(PROBLEM DESCRIPTION) Set out every line of the material as a JSON list of strings, one string per line, leaving out blank lines.

-- EXTRACTED DATA follows --

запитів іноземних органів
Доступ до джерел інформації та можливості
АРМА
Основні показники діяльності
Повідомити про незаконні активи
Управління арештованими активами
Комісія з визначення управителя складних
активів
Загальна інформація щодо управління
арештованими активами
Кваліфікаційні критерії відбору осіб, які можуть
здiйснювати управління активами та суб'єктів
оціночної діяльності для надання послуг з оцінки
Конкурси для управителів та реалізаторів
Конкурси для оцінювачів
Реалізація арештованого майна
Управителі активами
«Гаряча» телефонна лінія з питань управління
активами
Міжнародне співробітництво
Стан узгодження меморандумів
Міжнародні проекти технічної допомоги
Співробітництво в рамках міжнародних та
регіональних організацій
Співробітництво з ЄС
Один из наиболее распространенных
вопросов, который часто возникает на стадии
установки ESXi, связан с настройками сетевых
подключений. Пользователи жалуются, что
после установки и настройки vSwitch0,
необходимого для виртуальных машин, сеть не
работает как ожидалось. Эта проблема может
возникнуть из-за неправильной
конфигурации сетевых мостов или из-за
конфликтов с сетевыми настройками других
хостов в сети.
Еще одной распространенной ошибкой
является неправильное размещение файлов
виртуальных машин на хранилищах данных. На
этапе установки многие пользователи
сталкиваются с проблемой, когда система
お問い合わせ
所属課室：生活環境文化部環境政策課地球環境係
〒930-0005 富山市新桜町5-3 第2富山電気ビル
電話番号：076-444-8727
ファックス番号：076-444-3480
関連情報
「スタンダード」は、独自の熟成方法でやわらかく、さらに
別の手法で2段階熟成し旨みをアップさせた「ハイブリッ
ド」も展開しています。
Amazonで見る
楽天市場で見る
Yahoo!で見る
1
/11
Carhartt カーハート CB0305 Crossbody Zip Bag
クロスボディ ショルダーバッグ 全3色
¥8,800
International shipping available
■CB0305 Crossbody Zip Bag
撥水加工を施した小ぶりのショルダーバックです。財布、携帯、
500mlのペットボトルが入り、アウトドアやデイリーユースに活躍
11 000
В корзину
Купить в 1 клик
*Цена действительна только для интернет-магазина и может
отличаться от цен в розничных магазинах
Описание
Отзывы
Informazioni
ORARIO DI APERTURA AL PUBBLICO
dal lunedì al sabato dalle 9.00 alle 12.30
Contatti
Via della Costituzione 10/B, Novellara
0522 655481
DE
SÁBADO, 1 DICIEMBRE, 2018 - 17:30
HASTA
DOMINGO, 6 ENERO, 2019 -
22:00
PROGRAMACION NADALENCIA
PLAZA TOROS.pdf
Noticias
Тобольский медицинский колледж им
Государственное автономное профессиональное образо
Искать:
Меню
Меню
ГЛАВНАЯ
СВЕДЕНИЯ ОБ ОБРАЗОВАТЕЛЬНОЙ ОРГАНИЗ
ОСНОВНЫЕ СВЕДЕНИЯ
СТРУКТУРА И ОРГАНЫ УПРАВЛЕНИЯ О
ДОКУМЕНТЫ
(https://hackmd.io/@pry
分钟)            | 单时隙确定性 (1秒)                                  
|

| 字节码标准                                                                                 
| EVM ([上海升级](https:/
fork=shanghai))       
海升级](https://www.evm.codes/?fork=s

-- EXTRACTED DATA concluded --

(ANSWER SPACE)
[
  "запитів іноземних органів",
  "Доступ до джерел інформації та можливості",
  "АРМА",
  "Основні показники діяльності",
  "Повідомити про незаконні активи",
  "Управління арештованими активами",
  "Комісія з визначення управителя складних",
  "активів",
  "Загальна інформація щодо управління",
  "арештованими активами",
  "Кваліфікаційні критерії відбору осіб, які можуть",
  "здiйснювати управління активами та суб'єктів",
  "оціночної діяльності для надання послуг з оцінки",
  "Конкурси для управителів та реалізаторів",
  "Конкурси для оцінювачів",
  "Реалізація арештованого майна",
  "Управителі активами",
  "«Гаряча» телефонна лінія з питань управління",
  "активами",
  "Міжнародне співробітництво",
  "Стан узгодження меморандумів",
  "Міжнародні проекти технічної допомоги",
  "Співробітництво в рамках міжнародних та",
  "регіональних організацій",
  "Співробітництво з ЄС",
  "Один из наиболее распространенных",
  "вопросов, который часто возникает на стадии",
  "установки ESXi, связан с настройками сетевых",
  "подключений. Пользователи жалуются, что",
  "после установки и настройки vSwitch0,",
  "необходимого для виртуальных машин, сеть не",
  "работает как ожидалось. Эта проблема может",
  "возникнуть из-за неправильной",
  "конфигурации сетевых мостов или из-за",
  "конфликтов с сетевыми настройками других",
  "хостов в сети.",
  "Еще одной распространенной ошибкой",
  "является неправильное размещение файлов",
  "виртуальных машин на хранилищах данных. На",
  "этапе установки многие пользователи",
  "сталкиваются с проблемой, когда система",
  "お問い合わせ",
  "所属課室：生活環境文化部環境政策課地球環境係",
  "〒930-0005 富山市新桜町5-3 第2富山電気ビル",
  "電話番号：076-444-8727",
  "ファックス番号：076-444-3480",
  "関連情報",
  "「スタンダード」は、独自の熟成方法でやわらかく、さらに",
  "別の手法で2段階熟成し旨みをアップさせた「ハイブリッ",
  "ド」も展開しています。",
  "Amazonで見る",
  "楽天市場で見る",
  "Yahoo!で見る",
  "1",
  "/11",
  "Carhartt カーハート CB0305 Crossbody Zip Bag",
  "クロスボディ ショルダーバッグ 全3色",
  "¥8,800",
  "International shipping available",
  "■CB0305 Crossbody Zip Bag",
  "撥水加工を施した小ぶりのショルダーバックです。財布、携帯、",
  "500mlのペットボトルが入り、アウトドアやデイリーユースに活躍",
  "11 000",
  "В корзину",
  "Купить в 1 клик",
  "*Цена действительна только для интернет-магазина и может",
  "отличаться от цен в розничных магазинах",
  "Описание",
  "Отзывы",
  "Informazioni",
  "ORARIO DI APERTURA AL PUBBLICO",
  "dal lunedì al sabato dalle 9.00 alle 12.30",
  "Contatti",
  "Via della Costituzione 10/B, Novellara",
  "0522 655481",
  "DE",
  "SÁBADO, 1 DICIEMBRE, 2018 - 17:30",
  "HASTA",
  "DOMINGO, 6 ENERO, 2019 -",
  "22:00",
  "PROGRAMACION NADALENCIA",
  "PLAZA TOROS.pdf",
  "Noticias",
  "Тобольский медицинский колледж им",
  "Государственное автономное профессиональное образо",
  "Искать:",
  "Меню",
  "Меню",
  "ГЛАВНАЯ",
  "СВЕДЕНИЯ ОБ ОБРАЗОВАТЕЛЬНОЙ ОРГАНИЗ",
  "ОСНОВНЫЕ СВЕДЕНИЯ",
  "СТРУКТУРА И ОРГАНЫ УПРАВЛЕНИЯ О",
  "ДОКУМЕНТЫ",
  "(https://hackmd.io/@pry",
  "分钟)            | 单时隙确定性 (1秒)                                  ",
  "|",
  "| 字节码标准                                                                                 ",
  "| EVM ([上海升级](https:/",
  "fork=shanghai))       ",
  "海升级](https://www.evm.codes/?fork=s"
]